WHEN Alan Carr returns to Nottingham he’s always reminded of one of the worst gigs of his career. It was a New Year’s Eve show at Just The Tonic, then housed at what was the Old Vic (now Escucha) in Fletcher Gate.
“It was me, Ed Byrne and Justin Moorhouse – and it was just awful,” he says, sat in the lounge at Birmingham’s Malmaison, a hotel for “pleasure seekers and total exhibitionists” according to the glossy brochure I pick up from reception.
Alan Carr is both, although today he’s more of a distracted celebrity. Throughout our chat he often looks away and waves as members of the public recognise him and demand an acknowledgement. At one point he beckons a trio of ladies over for a photograph.
Carr isn’t being rude, just loving his job.
Once his attention is back on the task in hand, he gives me a broad grin and insists: “Right love, hit me with it!”
Nottingham? That appalling gig?
“Well everyone was paralytic. Darrell (Martin, the club’s boss) told me to give out some party poppers.
“But I gave them out too early and they were all popping them while Ed Byrne was on stage trying to do his set.
“So I got in trouble for that,” he adds, admitting that he ended up in tears after his own set bombed and the crowd chanted “you throw like a girl!”
It’s such a significant incident in his early career that Carr included it in his autobiography, Look Who It Is! My Story.
The book recalled his childhood in Northampton (although he was born in Dorset), where his family were obsessed with football. His dad was the manager of Northampton Town, while his grandfather played for West Brom and Newcastle.
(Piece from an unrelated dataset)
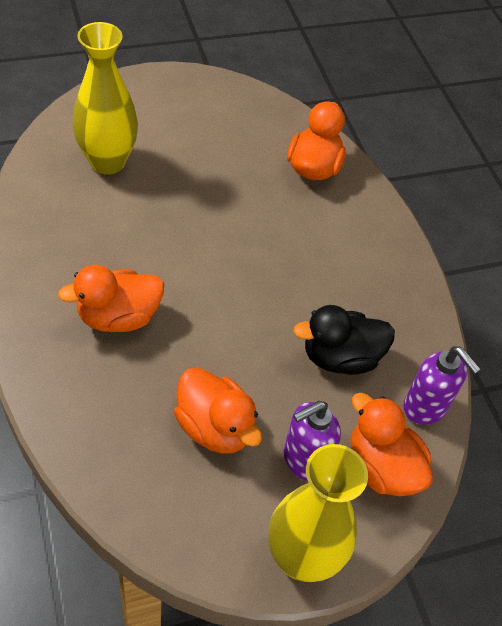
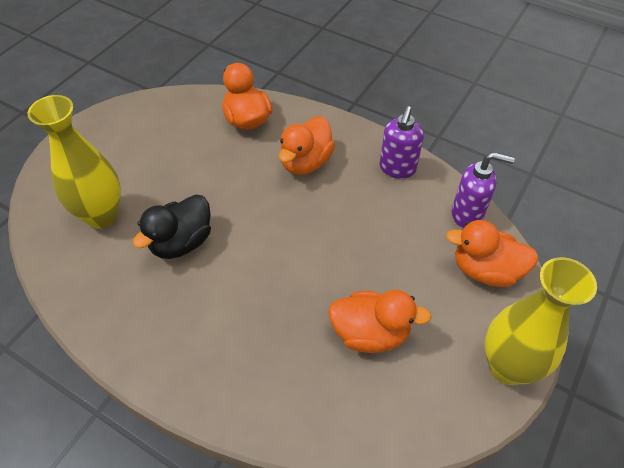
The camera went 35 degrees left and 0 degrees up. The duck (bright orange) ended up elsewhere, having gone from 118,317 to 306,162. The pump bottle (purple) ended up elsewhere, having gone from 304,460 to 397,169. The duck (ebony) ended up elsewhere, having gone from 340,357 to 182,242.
After legging it to London to study drama, Carr made his stand-up debut in a pub in 1997 but it was after relocating to Manchester that he was spotted by Johnny Vegas’ agent coming second to Justin Moorhouse in the city’s annual Citylife stand-up competition.
Since then he’s become one of Britain’s biggest comedy talents but has been unable to tour for the past few years due to other commitments.
There’s been the Channel 4 chat show, Chatty Man, now in its sixth series, and his Saturday afternoon radio show for Radio 2 that he co-hosts with Melanie Sykes.
“I think me and Mel just really click,” he says.
“And she’s got the dirtiest sense of humour. I thought I was bad with double entendres but she sees stuff when they’re not even single entendres and she’s killing herself laughing.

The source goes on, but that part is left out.